Bei Feststellung eines solchen Verstoßes gegen das Pflichtversicherungsgesetz muss die Polizei, auf Grund ihrer Strafverfolgungspflicht, eine Strafanzeige gegen den Führer des Gespannes vorlegen sowie eine Ordnungswidrigkeitenanzeige wegen Inbetriebnahme eines nicht zugelassenen Fahrzeuges. Viele der Betroffenen reagieren zunächst mit Verärgerung. Doch schützt auch hier die Unwissenheit nicht vor einer Strafe. Man führe sich vor Augen, dass im Falle eines Unfalles das Fahrzeug nicht versichert ist. Wer kommt dann für mögliche Unfallfolgen auf, die im Einzelfall, wie Beispiele aus der jüngsten Vergangenheit zeigen, gravierend sein können. Fahrer entsprechender Fahrzeuge sollten sich also vor Antritt der Fahrt vergewissern, dass ein Aufkleber mit "25 km/h" hinten auf dem Anhänger aufgebracht ist. Andernfalls drohen empfindliche Geldstrafen.

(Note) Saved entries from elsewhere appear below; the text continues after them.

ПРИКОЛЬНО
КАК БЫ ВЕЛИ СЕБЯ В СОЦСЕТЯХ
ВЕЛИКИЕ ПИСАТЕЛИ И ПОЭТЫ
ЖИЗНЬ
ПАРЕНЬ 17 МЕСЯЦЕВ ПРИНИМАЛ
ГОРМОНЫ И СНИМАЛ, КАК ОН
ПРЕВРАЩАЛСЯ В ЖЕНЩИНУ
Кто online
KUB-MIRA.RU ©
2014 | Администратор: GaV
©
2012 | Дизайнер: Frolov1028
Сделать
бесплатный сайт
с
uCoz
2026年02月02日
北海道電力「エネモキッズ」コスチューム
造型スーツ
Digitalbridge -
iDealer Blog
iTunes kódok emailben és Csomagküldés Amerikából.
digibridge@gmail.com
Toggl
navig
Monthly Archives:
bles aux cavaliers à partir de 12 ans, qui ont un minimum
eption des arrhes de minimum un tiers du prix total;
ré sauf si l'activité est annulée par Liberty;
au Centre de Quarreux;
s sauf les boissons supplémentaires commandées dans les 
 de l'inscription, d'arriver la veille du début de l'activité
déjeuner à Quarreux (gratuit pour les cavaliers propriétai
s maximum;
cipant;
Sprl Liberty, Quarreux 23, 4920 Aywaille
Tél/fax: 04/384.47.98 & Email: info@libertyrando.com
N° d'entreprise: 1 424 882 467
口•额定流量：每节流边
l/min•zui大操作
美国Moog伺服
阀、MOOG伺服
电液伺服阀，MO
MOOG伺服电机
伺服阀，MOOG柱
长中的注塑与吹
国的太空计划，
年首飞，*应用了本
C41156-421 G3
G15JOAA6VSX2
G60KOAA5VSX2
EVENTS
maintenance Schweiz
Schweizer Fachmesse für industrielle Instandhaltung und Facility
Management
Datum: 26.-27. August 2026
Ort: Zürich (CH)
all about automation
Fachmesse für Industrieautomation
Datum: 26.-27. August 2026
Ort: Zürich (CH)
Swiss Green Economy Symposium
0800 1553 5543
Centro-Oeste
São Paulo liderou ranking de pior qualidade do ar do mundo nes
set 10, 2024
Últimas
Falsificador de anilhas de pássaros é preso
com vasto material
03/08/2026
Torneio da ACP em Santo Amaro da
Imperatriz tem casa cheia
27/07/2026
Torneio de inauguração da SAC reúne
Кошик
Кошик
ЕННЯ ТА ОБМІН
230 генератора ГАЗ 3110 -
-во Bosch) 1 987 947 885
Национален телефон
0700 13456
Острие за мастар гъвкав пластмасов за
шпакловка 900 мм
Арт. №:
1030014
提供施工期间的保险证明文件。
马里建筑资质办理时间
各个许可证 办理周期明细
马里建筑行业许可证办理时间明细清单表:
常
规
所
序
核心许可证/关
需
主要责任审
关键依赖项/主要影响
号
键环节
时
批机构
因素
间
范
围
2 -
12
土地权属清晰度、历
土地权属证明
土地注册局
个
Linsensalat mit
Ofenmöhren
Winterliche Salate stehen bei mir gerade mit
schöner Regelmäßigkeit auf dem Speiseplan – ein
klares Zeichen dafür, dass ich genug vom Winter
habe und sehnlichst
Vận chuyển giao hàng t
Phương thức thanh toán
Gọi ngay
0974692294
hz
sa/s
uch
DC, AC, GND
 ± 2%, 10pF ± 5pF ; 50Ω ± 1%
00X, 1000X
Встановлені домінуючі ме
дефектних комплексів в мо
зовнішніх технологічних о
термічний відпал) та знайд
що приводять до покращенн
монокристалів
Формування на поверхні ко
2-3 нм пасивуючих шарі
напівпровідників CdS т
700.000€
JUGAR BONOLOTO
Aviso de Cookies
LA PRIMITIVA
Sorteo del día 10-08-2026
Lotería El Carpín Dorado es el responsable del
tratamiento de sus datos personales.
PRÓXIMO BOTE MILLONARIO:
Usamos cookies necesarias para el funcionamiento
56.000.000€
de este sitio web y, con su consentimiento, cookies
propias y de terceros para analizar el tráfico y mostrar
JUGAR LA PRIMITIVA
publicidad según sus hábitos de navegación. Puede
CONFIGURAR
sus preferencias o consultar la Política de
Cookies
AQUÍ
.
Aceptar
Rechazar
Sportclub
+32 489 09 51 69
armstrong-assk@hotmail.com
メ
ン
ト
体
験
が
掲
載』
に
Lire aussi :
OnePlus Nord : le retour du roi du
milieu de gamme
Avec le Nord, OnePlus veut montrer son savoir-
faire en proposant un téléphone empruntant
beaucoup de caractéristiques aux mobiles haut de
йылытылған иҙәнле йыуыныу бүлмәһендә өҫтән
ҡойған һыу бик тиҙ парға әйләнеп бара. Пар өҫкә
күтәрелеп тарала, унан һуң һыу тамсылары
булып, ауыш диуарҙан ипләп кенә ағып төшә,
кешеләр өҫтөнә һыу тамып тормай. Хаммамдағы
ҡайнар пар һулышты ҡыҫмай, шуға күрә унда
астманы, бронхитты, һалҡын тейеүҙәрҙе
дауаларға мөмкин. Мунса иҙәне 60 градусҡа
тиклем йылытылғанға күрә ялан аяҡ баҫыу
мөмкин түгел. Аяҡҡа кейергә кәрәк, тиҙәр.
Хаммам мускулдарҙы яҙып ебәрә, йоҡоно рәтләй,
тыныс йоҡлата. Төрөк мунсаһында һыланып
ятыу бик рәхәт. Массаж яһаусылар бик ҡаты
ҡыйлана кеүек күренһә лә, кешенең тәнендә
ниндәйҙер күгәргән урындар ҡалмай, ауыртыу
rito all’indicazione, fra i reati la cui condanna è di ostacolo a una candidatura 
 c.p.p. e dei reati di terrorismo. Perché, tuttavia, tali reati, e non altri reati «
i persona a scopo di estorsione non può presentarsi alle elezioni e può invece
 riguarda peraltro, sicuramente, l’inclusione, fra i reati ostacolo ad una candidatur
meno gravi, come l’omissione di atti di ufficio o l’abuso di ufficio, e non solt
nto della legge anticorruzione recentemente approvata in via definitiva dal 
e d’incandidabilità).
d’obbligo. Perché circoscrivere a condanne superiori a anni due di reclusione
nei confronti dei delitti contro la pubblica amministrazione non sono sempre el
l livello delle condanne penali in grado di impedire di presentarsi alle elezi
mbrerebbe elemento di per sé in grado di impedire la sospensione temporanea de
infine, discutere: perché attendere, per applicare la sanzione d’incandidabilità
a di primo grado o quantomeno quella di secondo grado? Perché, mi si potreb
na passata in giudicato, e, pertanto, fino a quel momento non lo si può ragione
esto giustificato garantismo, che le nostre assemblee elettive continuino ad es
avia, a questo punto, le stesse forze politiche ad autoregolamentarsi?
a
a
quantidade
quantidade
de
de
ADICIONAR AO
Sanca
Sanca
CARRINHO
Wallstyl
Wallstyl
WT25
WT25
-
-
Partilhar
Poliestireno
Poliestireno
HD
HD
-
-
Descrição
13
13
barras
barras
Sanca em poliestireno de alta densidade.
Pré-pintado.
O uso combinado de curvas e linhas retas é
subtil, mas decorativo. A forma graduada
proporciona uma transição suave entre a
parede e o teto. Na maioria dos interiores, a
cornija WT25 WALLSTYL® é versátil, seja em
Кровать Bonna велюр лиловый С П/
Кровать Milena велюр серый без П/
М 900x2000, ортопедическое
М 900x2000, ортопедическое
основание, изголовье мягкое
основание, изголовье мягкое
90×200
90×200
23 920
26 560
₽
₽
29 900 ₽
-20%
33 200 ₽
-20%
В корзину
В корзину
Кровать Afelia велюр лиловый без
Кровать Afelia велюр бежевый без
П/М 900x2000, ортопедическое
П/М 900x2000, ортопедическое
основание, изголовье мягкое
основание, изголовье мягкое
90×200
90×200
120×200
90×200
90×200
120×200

Ohne großes Kopfzerbrechen werden oft auch alte Traktoren, deren letzter TÜV-Termin um 10 Jahre und mehr überschritten ist und Selbstbau-Anhänger im öffentlichen Straßenverkehr genutzt. Die rechtliche Problematik wird dabei meistens geflissentlich übersehen. In Schadensfällen ist das Erwachen dann umso unangenehmer, denn es müssen meist hohe Kosten reguliert werden, die in solchen Fällen aus der Privatschatulle beglichen werden müssen, weil keine Versicherung dafür aufkommt.

Weil in vielen Fällen kleine Ursachen wie ein nicht angebrachter Aufkleber solch große Folgen haben können, möchte die Polizei für etwas Aufklärung und Sensibilisierung all jener sorgen, die entsprechende Fahrzeuge im öffentlichen Straßenverkehr führen. Die Polizei möchte, dass ordnungsgemäß ausgestattete Gespanne auf öffentlichen Straßen geführt werden, die entsprechend versichert sind. Wenn dies der Fall ist, muss sie nicht einschreiten.